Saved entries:
────────
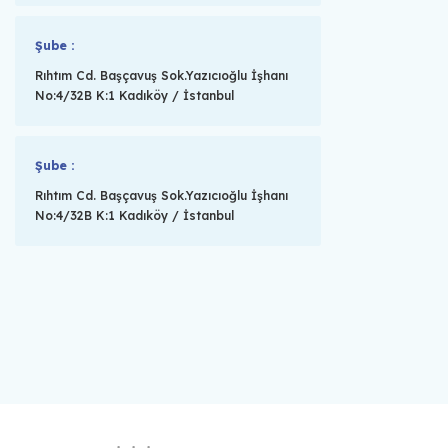
Şube :
Rıhtım Cd. Başçavuş Sok.Yazıcıoğlu İşhanı
No:4/32B K:1 Kadıköy / İstanbul
Şube :
Rıhtım Cd. Başçavuş Sok.Yazıcıoğlu İşhanı
No:4/32B K:1 Kadıköy / İstanbul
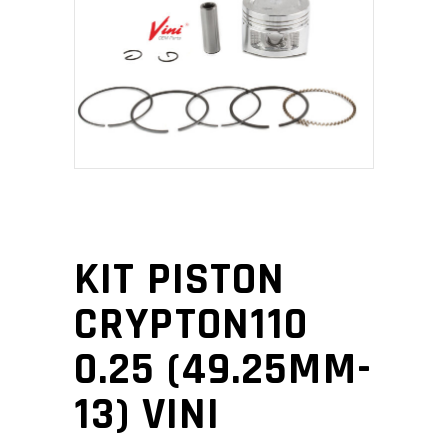
KIT PISTON
CRYPTON110
0.25 (49.25MM-
13) VINI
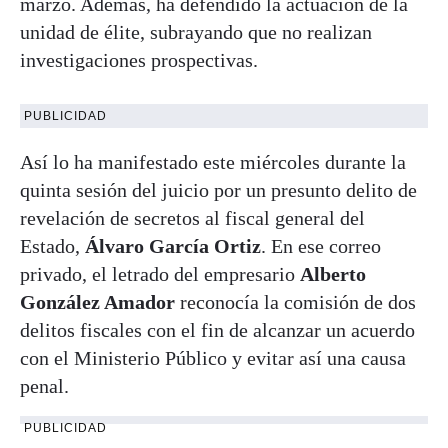
marzo. Además, ha defendido la actuación de la
unidad de élite, subrayando que no realizan
investigaciones prospectivas.
PUBLICIDAD
Así lo ha manifestado este miércoles durante la
quinta sesión del juicio por un presunto delito de
revelación de secretos al fiscal general del
Estado,
Álvaro García Ortiz
. En ese correo
privado, el letrado del empresario
Alberto
González Amador
reconocía la comisión de dos
delitos fiscales con el fin de alcanzar un acuerdo
con el Ministerio Público y evitar así una causa
penal.
PUBLICIDAD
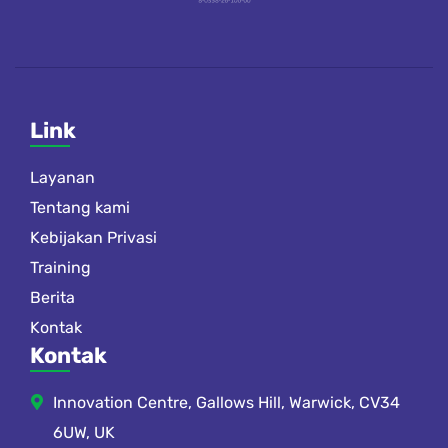
Link
Layanan
Tentang kami
Kebijakan Privasi
Training
Berita
Kontak
Kontak
Innovation Centre, Gallows Hill, Warwick, CV34
6UW, UK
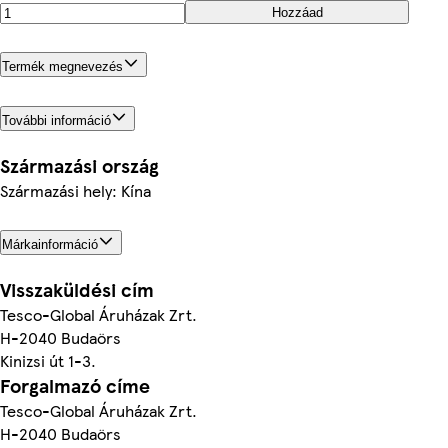
Hozzáad
Termék megnevezés
További információ
Származási ország
Származási hely: Kína
Márkainformáció
Visszaküldési cím
Tesco-Global Áruházak Zrt.
H-2040 Budaörs
Kinizsi út 1-3.
Forgalmazó címe
Tesco-Global Áruházak Zrt.
H-2040 Budaörs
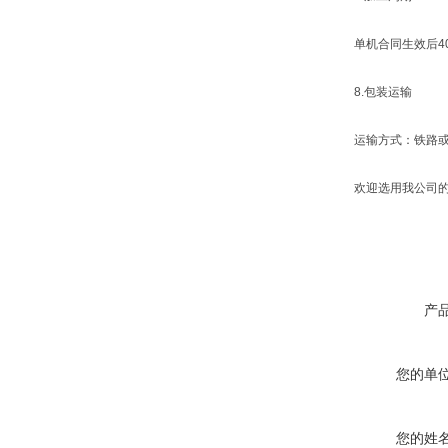
单机合同生效后40
8.包装运输
运输方式：铁路或公
欢迎选用我公司的产
产
您的单
您的姓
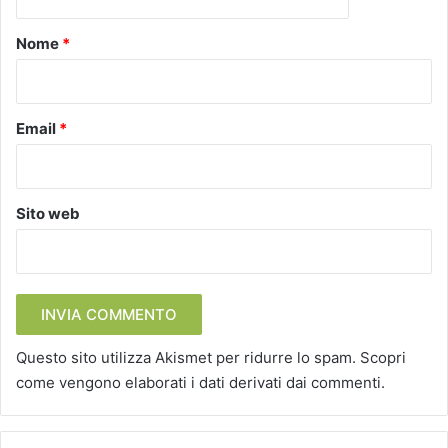
t
o
Nome
*
*
Email
*
Sito web
Questo sito utilizza Akismet per ridurre lo spam.
Scopri
come vengono elaborati i dati derivati dai commenti
.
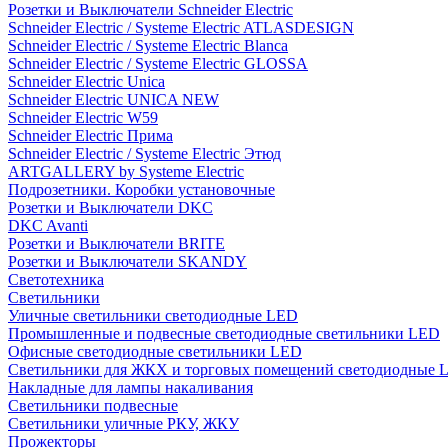
Розетки и Выключатели Schneider Electric
Schneider Electric / Systeme Electric ATLASDESIGN
Schneider Electric / Systeme Electric Blanca
Schneider Electric / Systeme Electric GLOSSA
Schneider Electric Unica
Schneider Electric UNICA NEW
Schneider Electric W59
Schneider Electric Прима
Schneider Electric / Systeme Electric Этюд
ARTGALLERY by Systeme Electric
Подрозетники. Коробки установочные
Розетки и Выключатели DKC
DKC Avanti
Розетки и Выключатели BRITE
Розетки и Выключатели SKANDY
Светотехника
Светильники
Уличные светильники светодиодные LED
Промышленные и подвесные светодиодные светильники LED
Офисные светодиодные светильники LED
Светильники для ЖКХ и торговых помещений светодиодные 
Накладные для лампы накаливания
Светильники подвесные
Светильники уличные РКУ, ЖКУ
Прожекторы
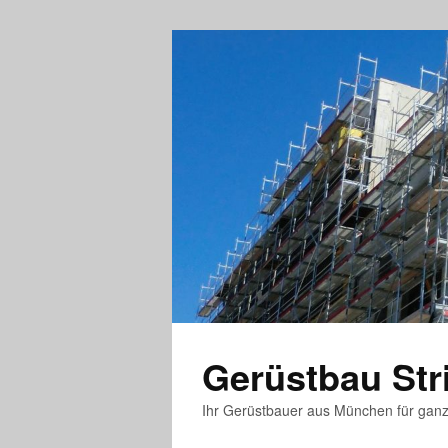
Gerüstbau St
Ihr Gerüstbauer aus München für gan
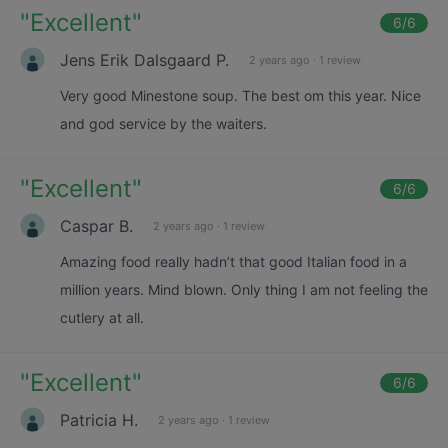
"
Excellent
"
6
/6
Jens Erik Dalsgaard P.
2 years ago
·
1 review
Very good Minestone soup. The best om this year. Nice
and god service by the waiters.
"
Excellent
"
6
/6
Caspar B.
2 years ago
·
1 review
Amazing food really hadn’t that good Italian food in a
million years. Mind blown. Only thing I am not feeling the
cutlery at all.
"
Excellent
"
6
/6
Patricia H.
2 years ago
·
1 review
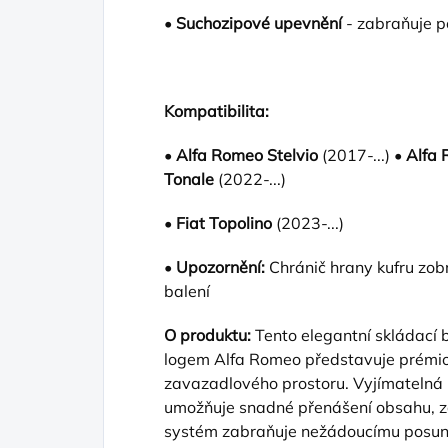
•
Suchozipové upevnění
- zabraňuje p
Kompatibilita:
•
Alfa Romeo Stelvio
(2017-...) •
Alfa 
Tonale
(2022-...)
•
Fiat Topolino
(2023-...)
•
Upozornění:
Chránič hrany kufru zob
balení
O produktu:
Tento elegantní skládací 
logem Alfa Romeo představuje prémiov
zavazadlového prostoru. Vyjímatelná
umožňuje snadné přenášení obsahu, 
systém zabraňuje nežádoucímu posunu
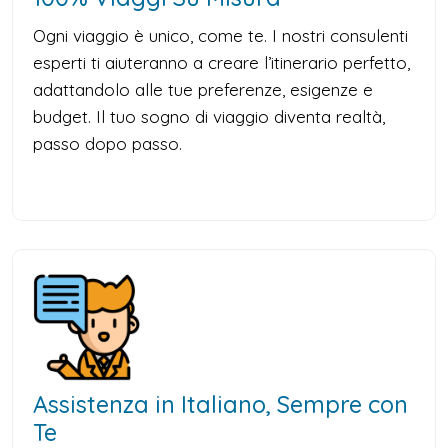
Ogni viaggio è unico, come te. I nostri consulenti
esperti ti aiuteranno a creare l’itinerario perfetto,
adattandolo alle tue preferenze, esigenze e
budget. Il tuo sogno di viaggio diventa realtà,
passo dopo passo.
Assistenza in Italiano, Sempre con
Te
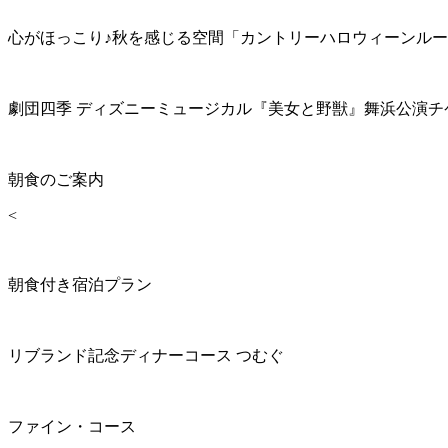
心がほっこり♪秋を感じる空間「カントリーハロウィーンル
劇団四季 ディズニーミュージカル『美女と野獣』舞浜公演チ
朝食のご案内
<
朝食付き宿泊プラン
リブランド記念ディナーコース つむぐ
ファイン・コース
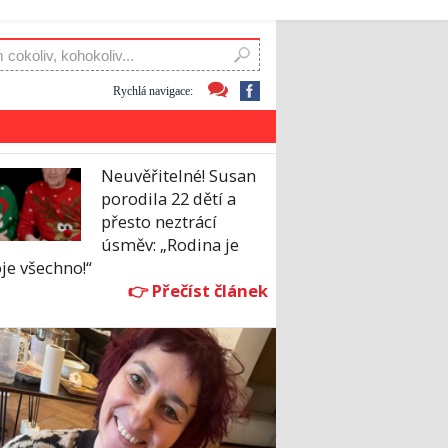
Rychlá navigace:
Neuvěřitelné! Susan
porodila 22 dětí a
přesto neztrácí
úsměv: „Rodina je
je všechno!“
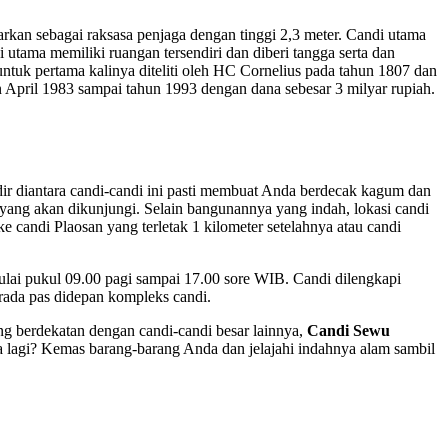
kan sebagai raksasa penjaga dengan tinggi 2,3 meter. Candi utama
utama memiliki ruangan tersendiri dan diberi tangga serta dan
untuk pertama kalinya diteliti oleh HC Cornelius pada tahun 1807 dan
n April 1983 sampai tahun 1993 dengan dana sebesar 3 milyar rupiah.
ir diantara candi-candi ini pasti membuat Anda berdecak kagum dan
 yang akan dikunjungi. Selain bangunannya yang indah, lokasi candi
 candi Plaosan yang terletak 1 kilometer setelahnya atau candi
ulai pukul 09.00 pagi sampai 17.00 sore WIB. Candi dilengkapi
erada pas didepan kompleks candi.
ng berdekatan dengan candi-candi besar lainnya,
Candi Sewu
pa lagi? Kemas barang-barang Anda dan jelajahi indahnya alam sambil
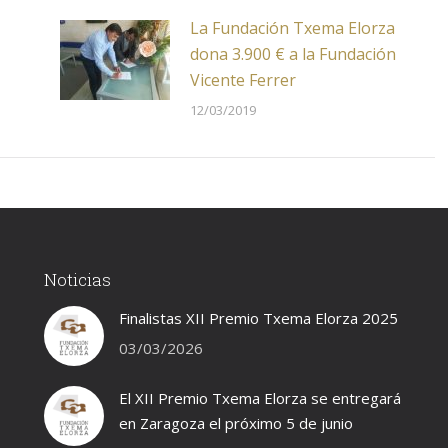
La Fundación Txema Elorza
dona 3.900 € a la Fundación
Vicente Ferrer
12/03/2019
Noticias
Finalistas XII Premio Txema Elorza 2025
03/03/2026
El XII Premio Txema Elorza se entregará
en Zaragoza el próximo 5 de junio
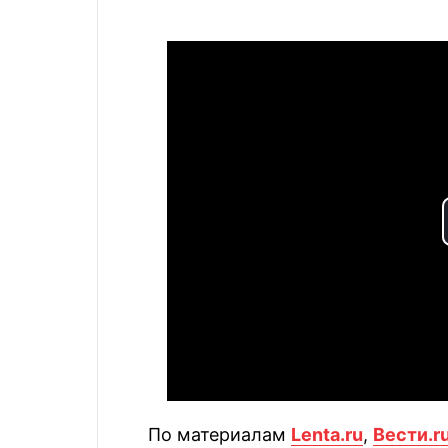
По материалам
Lenta.ru
,
Вести.r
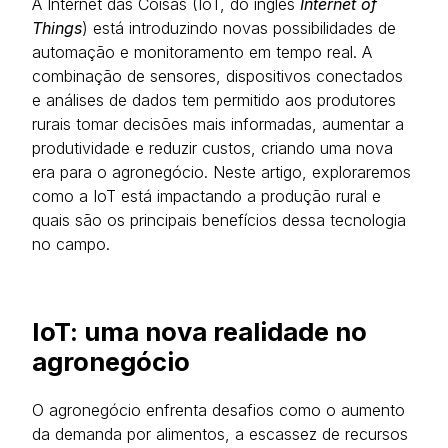
A Internet das Coisas (IoT, do inglês
Internet of
Things
) está introduzindo novas possibilidades de
automação e monitoramento em tempo real. A
combinação de sensores, dispositivos conectados
e análises de dados tem permitido aos produtores
rurais tomar decisões mais informadas, aumentar a
produtividade e reduzir custos, criando uma nova
era para o agronegócio. Neste artigo, exploraremos
como a IoT está impactando a produção rural e
quais são os principais benefícios dessa tecnologia
no campo.
IoT: uma nova realidade no
agronegócio
O agronegócio enfrenta desafios como o aumento
da demanda por alimentos, a escassez de recursos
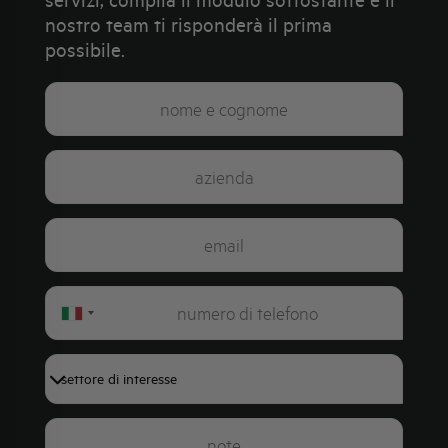
nostro team ti risponderà il prima
possibile.
Italy
+39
────────
In the data, retype everything from the line containing "marzo. Además, ha" down to the line containing "González Amador", keeping both of those lines.

### EXPECTED ANSWER
marzo. Además, ha defendido la actuación de la
unidad de élite, subrayando que no realizan
investigaciones prospectivas.
PUBLICIDAD
Así lo ha manifestado este miércoles durante la
quinta sesión del juicio por un presunto delito de
revelación de secretos al fiscal general del
Estado,
Álvaro García Ortiz
. En ese correo
privado, el letrado del empresario
Alberto
González Amador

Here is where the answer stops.